There were 405 housing units, of which 13.3% were vacant. The homeowner vacancy rate was 2.9% and the rental vacancy rate was 9.7%.

Racial composition as of the 2020 census
| Race | Number | Percent |
|---|---|---|
| White | 509 | 40.9% |
| Black or African American | 12 | 1.0% |
| American Indian and Alaska Native | 28 | 2.2% |
| Asian | 1 | 0.1% |
| Native Hawaiian and Other Pacific Islander | 0 | 0.0% |
| Some other race | 423 | 34.0% |
| Two or more races | 272 | 21.8% |
| Hispanic or Latino (of any race) | 872 | 70.0% |

Latino Americans now made up 70.0% of the resident population.

===2000 census===

As of the 2000 census, there were 930 people, 284 households, and 230 families residing in the city. The population density was 127.2 PD/sqmi. There were 314 housing units at an average density of 42.9 /sqmi. The racial makeup of the city was 91.29% White, 0.75% African American, 0.32% Native American, 0.22% Asian, 5.38% from other races, and 2.04% from two or more races. Hispanic or Latino of any race were 8.60% of the population.
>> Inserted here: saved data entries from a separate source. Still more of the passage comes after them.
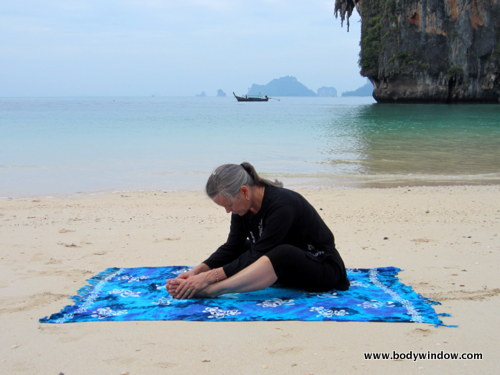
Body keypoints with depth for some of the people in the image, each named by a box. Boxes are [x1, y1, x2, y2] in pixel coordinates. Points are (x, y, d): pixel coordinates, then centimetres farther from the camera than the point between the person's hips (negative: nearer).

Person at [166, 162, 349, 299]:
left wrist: (209, 276, -35)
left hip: (323, 268, -9)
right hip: (285, 269, 9)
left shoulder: (281, 205, -28)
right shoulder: (243, 205, -5)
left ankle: (206, 291, -46)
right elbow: (231, 248, -3)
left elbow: (259, 255, -30)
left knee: (283, 254, -37)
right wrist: (198, 270, -19)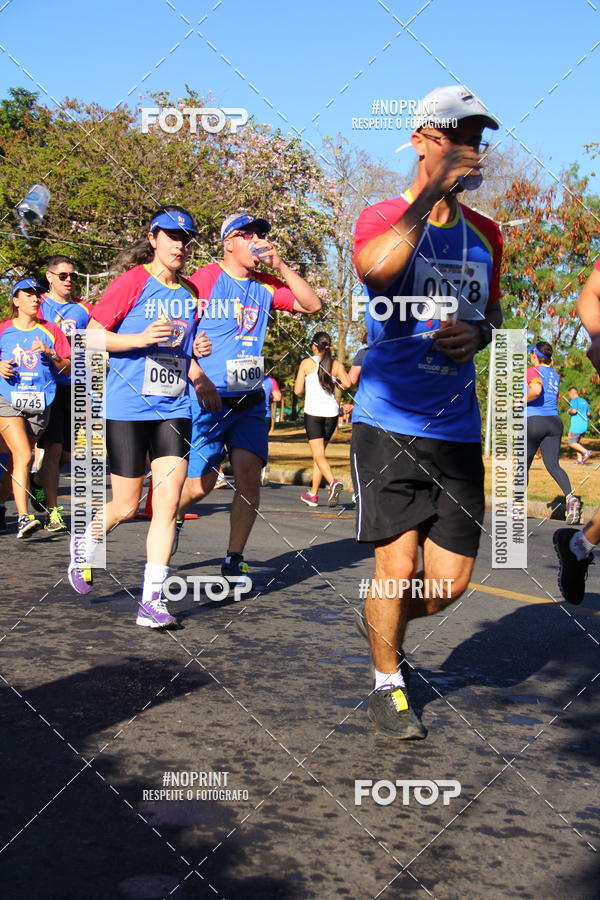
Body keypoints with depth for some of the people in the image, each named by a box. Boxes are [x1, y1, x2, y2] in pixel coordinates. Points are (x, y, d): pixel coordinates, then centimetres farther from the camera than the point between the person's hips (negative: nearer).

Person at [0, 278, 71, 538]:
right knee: (23, 456, -19)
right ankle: (23, 517, -23)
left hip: (40, 404, 3)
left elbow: (67, 368, 9)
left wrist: (51, 354, -9)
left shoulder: (51, 331, 10)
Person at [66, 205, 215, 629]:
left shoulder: (190, 293, 13)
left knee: (168, 502, -6)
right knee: (127, 505, 3)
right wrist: (141, 338, -19)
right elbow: (92, 335, -7)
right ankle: (84, 546, 36)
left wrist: (202, 382, 15)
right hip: (127, 408, -4)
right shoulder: (132, 282, -5)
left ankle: (152, 600, -1)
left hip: (174, 410, 5)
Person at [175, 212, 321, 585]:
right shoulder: (205, 279, -4)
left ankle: (234, 561, 2)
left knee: (249, 473, -9)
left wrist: (280, 266, -2)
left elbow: (312, 304, 5)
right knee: (201, 483, -3)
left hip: (251, 400, 4)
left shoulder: (266, 285, 11)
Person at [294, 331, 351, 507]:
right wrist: (334, 382, 10)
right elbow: (347, 383, -10)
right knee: (319, 453, 15)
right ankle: (313, 494, 19)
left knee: (318, 454, -6)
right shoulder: (336, 364, 6)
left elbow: (297, 391, -1)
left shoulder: (307, 363, 0)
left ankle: (333, 481, -32)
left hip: (313, 412, -4)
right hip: (331, 413, 4)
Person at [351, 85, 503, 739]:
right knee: (398, 564, -4)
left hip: (456, 429, 5)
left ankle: (380, 623, 35)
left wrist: (479, 333, 3)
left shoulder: (485, 235, 13)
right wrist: (429, 192, -26)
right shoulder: (384, 216, -2)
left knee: (450, 581, 3)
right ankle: (388, 685, 20)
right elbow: (374, 270, -26)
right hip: (387, 421, -4)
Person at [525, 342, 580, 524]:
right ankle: (570, 497, -28)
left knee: (523, 465, 10)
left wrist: (522, 400, -10)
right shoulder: (555, 374, 16)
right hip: (555, 421, 5)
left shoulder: (532, 371, -6)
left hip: (534, 421, -5)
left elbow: (536, 390, -26)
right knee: (553, 465, -2)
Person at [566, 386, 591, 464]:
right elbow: (588, 413, 19)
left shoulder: (574, 400, -8)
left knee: (571, 443, -2)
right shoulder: (584, 401, 16)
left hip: (576, 425, -8)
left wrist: (569, 411, -1)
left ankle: (586, 452, -16)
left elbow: (574, 410, -21)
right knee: (576, 442, 16)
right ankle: (580, 459, 7)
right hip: (584, 425, 8)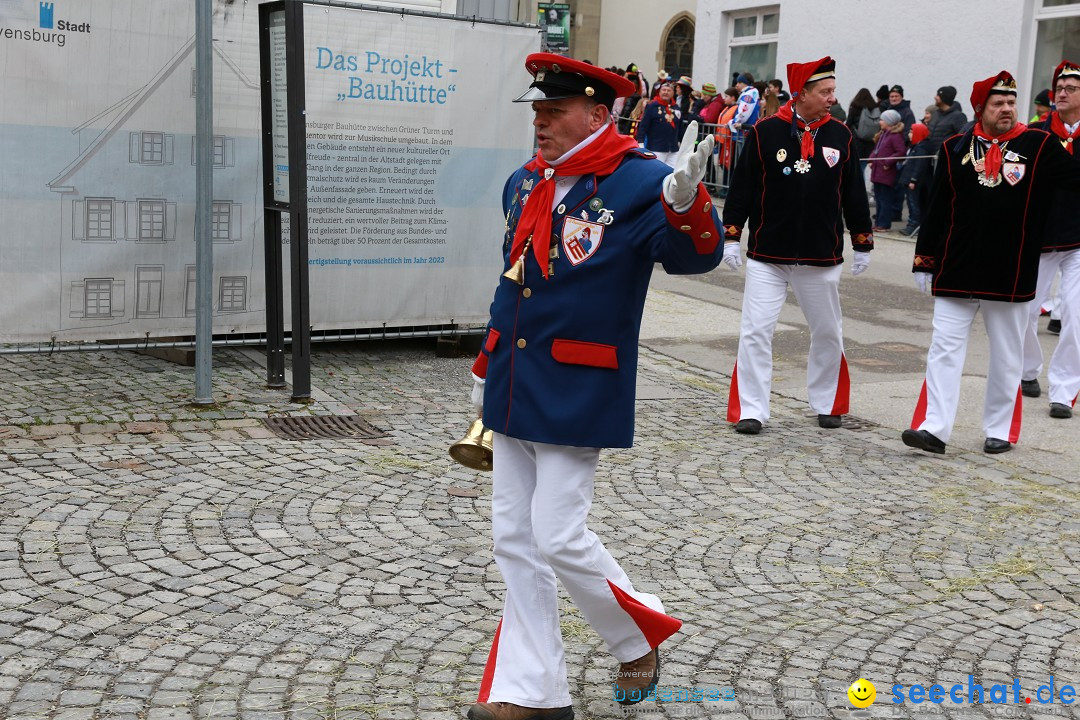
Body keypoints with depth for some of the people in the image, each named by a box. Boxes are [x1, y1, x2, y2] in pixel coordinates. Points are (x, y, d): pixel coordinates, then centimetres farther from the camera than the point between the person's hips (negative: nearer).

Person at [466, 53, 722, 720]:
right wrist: (487, 366, 23)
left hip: (577, 394, -7)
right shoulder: (524, 183, 11)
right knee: (516, 540, 10)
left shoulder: (638, 182, -11)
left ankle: (642, 635, 25)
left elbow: (694, 255, -24)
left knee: (559, 537, -4)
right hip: (515, 389, 8)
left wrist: (684, 203, -45)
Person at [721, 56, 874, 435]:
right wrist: (730, 237, -4)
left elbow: (854, 193, 9)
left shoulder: (841, 135, 3)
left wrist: (862, 243, 10)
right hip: (767, 256, -3)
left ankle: (827, 404, 32)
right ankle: (751, 410, 6)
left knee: (828, 333, 14)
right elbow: (741, 187, -2)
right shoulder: (765, 132, -5)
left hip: (822, 259, 3)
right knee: (756, 332, -4)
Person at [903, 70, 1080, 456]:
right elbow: (936, 209, 4)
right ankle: (934, 428, 1)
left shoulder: (1038, 145, -2)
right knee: (944, 349, -1)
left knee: (1007, 357, 10)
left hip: (1011, 276, -1)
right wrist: (924, 261, 3)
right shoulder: (955, 148, 2)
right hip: (956, 272, 1)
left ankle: (1000, 430, 21)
There were 284 households, out of which 50.4% had children under the age of 18 living with them, 69.0% were married couples living together, 6.0% had a female householder with no husband present, and 18.7% were non-families. 15.8% of all households were made up of individuals, and 4.2% had someone living alone who was 65 years of age or older. The average household size was 3.27 and the average family size was 3.65.
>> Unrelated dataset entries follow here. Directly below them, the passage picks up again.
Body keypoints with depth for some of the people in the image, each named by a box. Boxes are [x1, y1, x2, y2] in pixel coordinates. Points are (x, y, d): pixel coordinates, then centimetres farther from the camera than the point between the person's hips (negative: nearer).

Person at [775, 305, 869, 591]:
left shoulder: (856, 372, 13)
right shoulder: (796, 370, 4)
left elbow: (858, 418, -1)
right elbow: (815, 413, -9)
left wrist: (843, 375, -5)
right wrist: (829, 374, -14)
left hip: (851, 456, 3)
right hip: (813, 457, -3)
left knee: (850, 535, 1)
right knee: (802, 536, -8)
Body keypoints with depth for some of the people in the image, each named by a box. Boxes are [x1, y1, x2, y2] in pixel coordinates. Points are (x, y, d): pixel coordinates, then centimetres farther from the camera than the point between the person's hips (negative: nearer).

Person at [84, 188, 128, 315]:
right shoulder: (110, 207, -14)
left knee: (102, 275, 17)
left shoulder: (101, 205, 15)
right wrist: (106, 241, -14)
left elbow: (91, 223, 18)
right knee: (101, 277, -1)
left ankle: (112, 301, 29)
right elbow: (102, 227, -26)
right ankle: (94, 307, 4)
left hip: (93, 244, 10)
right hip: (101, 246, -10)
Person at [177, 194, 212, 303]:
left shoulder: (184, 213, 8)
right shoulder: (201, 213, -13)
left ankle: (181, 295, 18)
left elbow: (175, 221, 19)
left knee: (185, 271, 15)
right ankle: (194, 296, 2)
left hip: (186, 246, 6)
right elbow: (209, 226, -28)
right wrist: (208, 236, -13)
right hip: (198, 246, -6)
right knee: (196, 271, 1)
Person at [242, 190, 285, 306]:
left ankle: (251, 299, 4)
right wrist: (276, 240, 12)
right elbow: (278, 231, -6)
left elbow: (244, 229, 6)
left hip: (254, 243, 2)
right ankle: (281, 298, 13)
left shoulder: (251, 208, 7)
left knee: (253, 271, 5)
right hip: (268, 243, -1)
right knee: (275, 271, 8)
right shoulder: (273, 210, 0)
In the city, the population was spread out, with 36.1% under the age of 18, 9.7% from 18 to 24, 33.2% from 25 to 44, 16.8% from 45 to 64, and 4.2% who were 65 years of age or older. The median age was 28 years. For every 100 females, there were 111.8 males. For every 100 females age 18 and over, there were 104.8 males.
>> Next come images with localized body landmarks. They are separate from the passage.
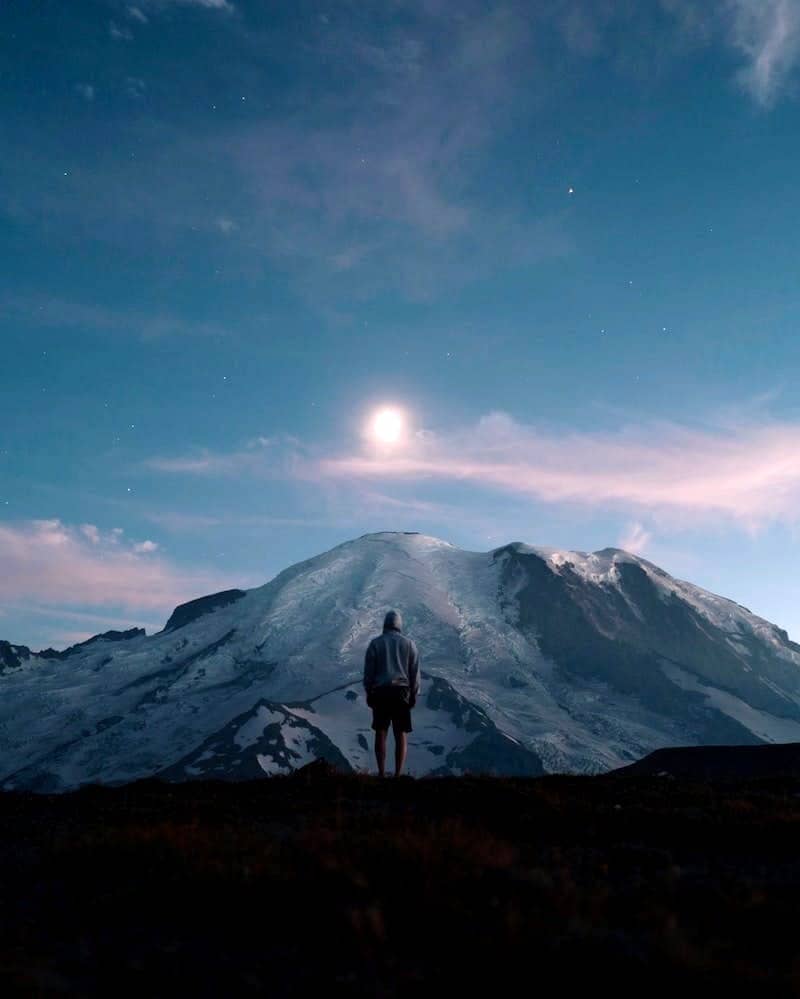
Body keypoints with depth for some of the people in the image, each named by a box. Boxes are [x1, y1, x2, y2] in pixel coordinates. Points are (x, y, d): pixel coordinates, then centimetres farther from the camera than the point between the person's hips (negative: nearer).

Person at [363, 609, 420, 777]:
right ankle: (398, 774, -3)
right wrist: (414, 696, 9)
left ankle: (381, 773, -1)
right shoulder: (409, 644, 7)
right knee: (401, 735, 3)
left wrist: (368, 693, 7)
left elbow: (368, 671, 1)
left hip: (380, 692, 0)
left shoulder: (375, 643, 4)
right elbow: (415, 673, 5)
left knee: (381, 733, 5)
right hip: (401, 692, 0)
The median income for a household in the city was $42,232, and the median income for a family was $44,792. Males had a median income of $38,182 versus $21,250 for females. The per capita income for the city was $12,917. About 10.8% of families and 12.7% of the population were below the poverty line, including 14.4% of those under age 18 and 5.9% of those age 65 or over.
==Education==
Plum Grove is served by the Cleveland Independent School District.

As of 2023, Cleveland High School was the sole comprehensive high school of Cleveland ISD.

Residents of Cleveland ISD are zoned to Lone Star College.